O resultado de tanto esforço foi o recebimento do prêmio Medalha dos Direitos Humanos, instituído pela Governo Federal em setembro de 1998.
Parceria
A ideia do estabelecimento de uma parceria com a Secretaria da Justiça e da Defesa da Cidadania (SJDC) surgiu por causa do trabalho realizado por Elisa Lucas, gestora da Coordenação de Políticas para a População Negra e Indígena da pasta da Justiça. Elisa afirma que “a parceria entre as duas secretarias é fundamental para estimular o diálogo sobre uma questão tão antiga e, ao mesmo tempo, tão presente. O preconceito existe desde o tempo da abolição da escravidão, quando foi criada a lei da vadiagem e os negros, sem trabalho, eram agredidos e presos. Ainda hoje essas situações ocorrem.
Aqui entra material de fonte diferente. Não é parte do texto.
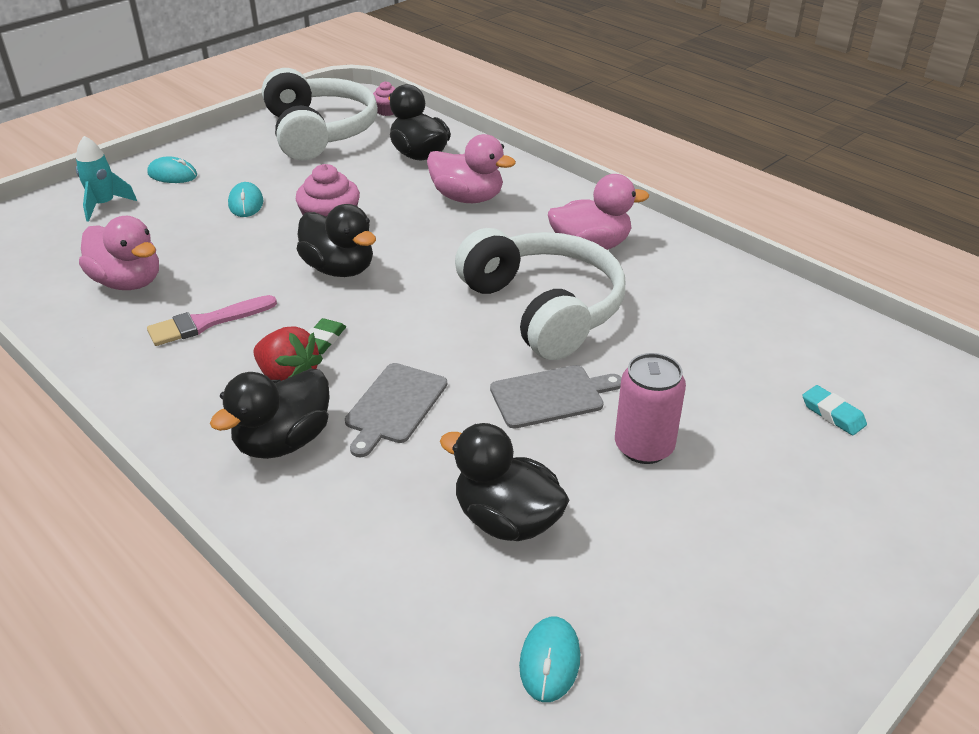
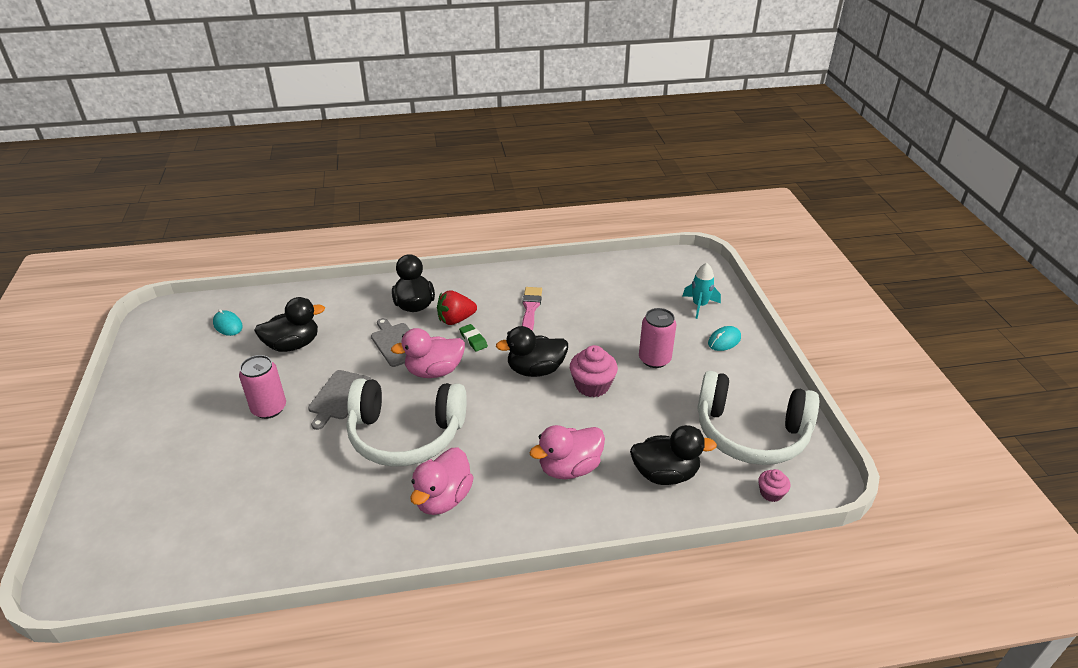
camera: 125 degrees right, 0 degrees up
pink duck [79,216,159,290] -> pink duck moved to [391,328,465,378]
turquoise mouse [228,182,263,217] -> pink can [639,308,676,368]
turquoise eraser [802,385,867,435] -> none

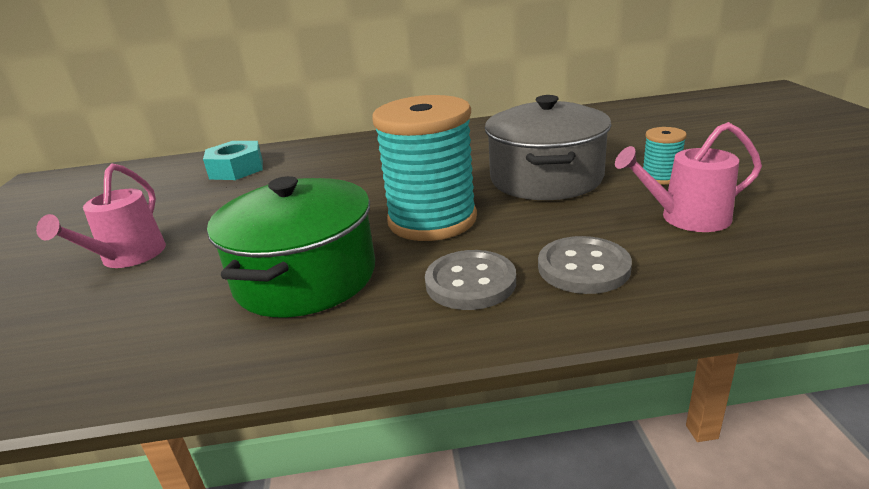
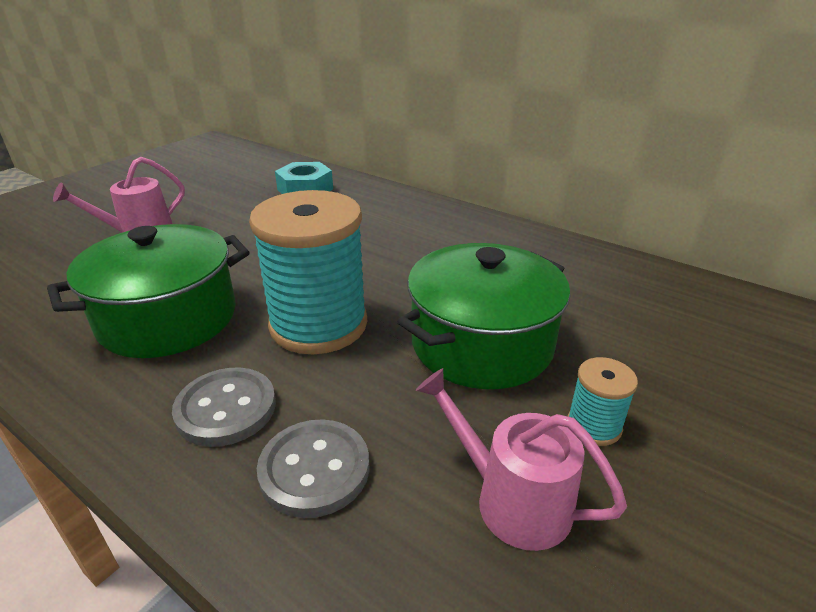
camera: 40 degrees right, 5 degrees up
grey pot [485,95,612,200] -> green pot [397,243,571,389]

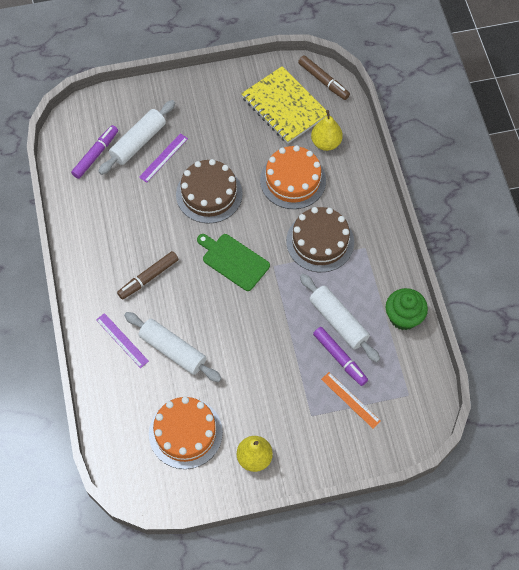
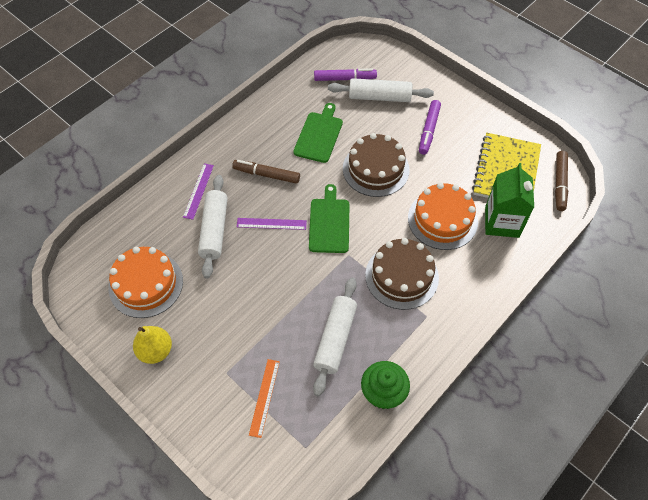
camera: 55 degrees right, 5 degrees down
purple ruler [139,133,188,183] -> purple ruler moved to [237,218,307,230]
yellow pear [311,110,343,151] -> green carton [485,163,534,238]
purple marker [313,327,368,386] -> purple marker moved to [419,100,441,155]
none -> green cutting board [293,103,343,163]

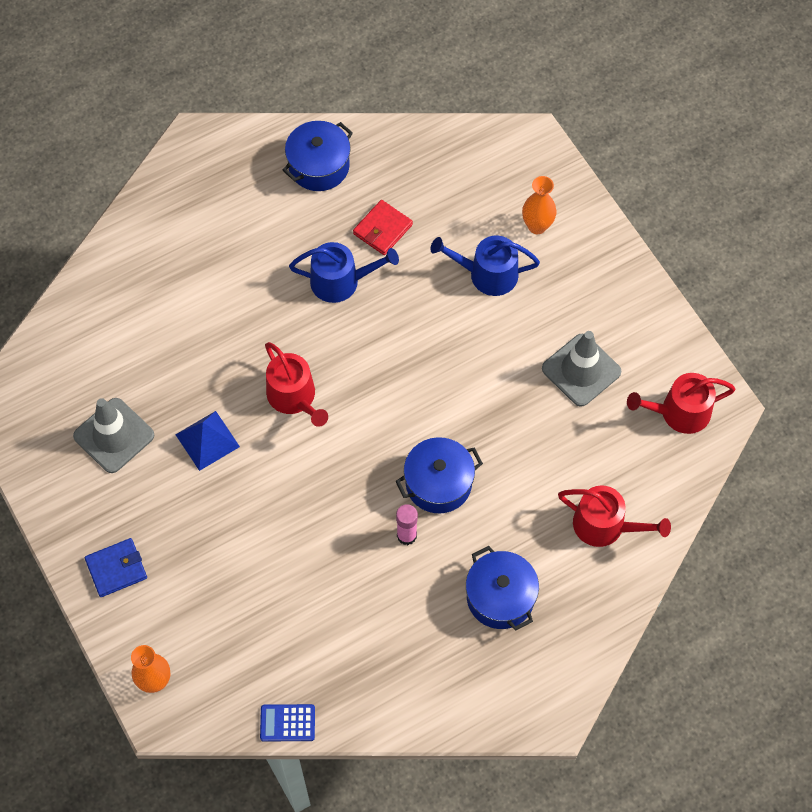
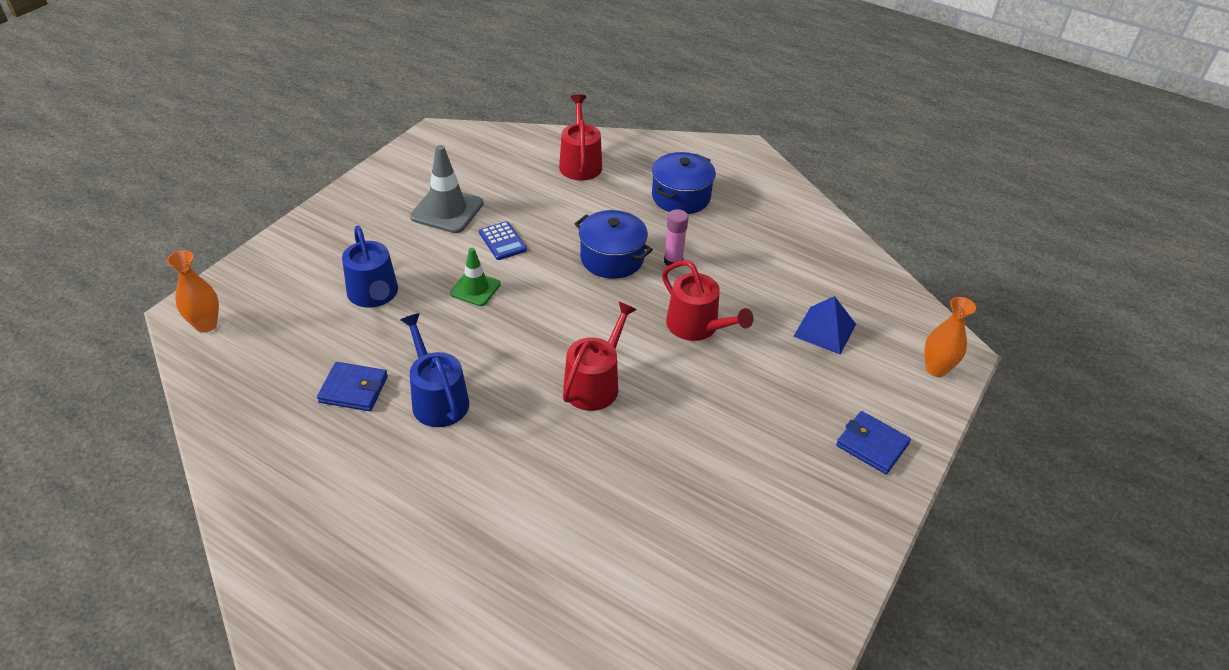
camera: 120 degrees left, 20 degrees down
grey traffic cone [73,398,155,473] -> none
blue pyramid [175,411,240,471] -> blue pyramid moved to [793,296,856,355]
blue calculator [260,704,315,742] -> blue calculator moved to [479,221,527,260]
blue pot [282,121,353,191] -> none
red wallet [353,200,413,255] -> blue wallet [317,362,388,411]
orange vase [522,176,557,234] -> orange vase moved to [167,250,219,333]
red watering can [627,373,735,434] -> red watering can moved to [662,260,754,341]
none -> green traffic cone [450,248,501,306]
Não podemos mais tolerar isso”.
Um protocolo de cooperação foi assinado entre a Secretaria da Justiça e da Defesa da Cidadania, por meio da Coordenação de Políticas para a População Negra e Indígena e suas mencionadas outras coordenações, e a Secretaria de Segurança Pública (SSP), por intermédio Acadepol.
O trabalho gerado pelo protocolo de cooperação está consubstanciado no Programa Exercícios de Cidadania, que consiste em levar oficinas de conscientização e sensibilização a todos os núcleos de ensino da Acadepol espalhados pelos principais centros urbanos do Estado de São Paulo. São nove núcleos acadêmicos da Polícia Civil. O curso encerra-se no dia 27, em São Paulo, na sede da Acadepol – câmpus 1 – Cidade Universitária.
“Estivemos em Santos, Sorocaba, Presidente Prudente, Bauru, São José do Rio Preto, Ribeirão Preto, Campinas, Piracicaba e São José dos Campos. Em fevereiro inicia-se o segundo ciclo, quando retornaremos a essas cidades para oferecer novos enfoques às questões da cidadania. O término está previsto para 2015”, informa Elisa. Os temas abordados têm por foco o racismo, o tráfico de pessoas, a diversidade sexual, a questão das vítimas e das drogas.
Público
O programa destina-se a policiais civis, mas estão incluídos as guardas municipais, estudantes, profissionais e lideranças da área em destaque. A Ordem dos Advogados do Brasil também tem marcado presença. Participam, no mínimo, 160 policiais civis por oficina. “A expectativa é que pelo menos 3,2 mil policiais civis sejam sensibilizados e aptos para agir como multiplicadores do que foi ensinado”, diz Tabajara.
A matéria Direitos Humanos, disposta nas grades curriculares das diversas modalidades de ensino (praças, oficialato, curso de continuidade de formação), da Polícia Militar do Estado de São Paulo (PMESP), é o meio utilizado para proporcionar ao aluno o conhecimento sobre a origem, a evolução histórica e os principais documentos de proteção dos direitos humanos que influenciam na atuação do policiamento ostensivo; a legislação de proteção e de promoção dos direitos dos grupos vulneráveis, discriminação e apartação social e suas especificidades, noções elementares de direitos humanos, necessárias à execução das atividades policiais-militares para que o policial militar atue no policiamento ostensivo imbuído dos valores profissionais, tendo como objetivo o compromisso com a defesa da vida, a integridade física e a dignidade da pessoa humana.
A PMESP explica que a matéria Direitos Humanos contém unidades didáticas voltadas às ações afirmativas, bem como o debate sobre assuntos direcionados à promoção dos direitos dos grupos vulneráveis.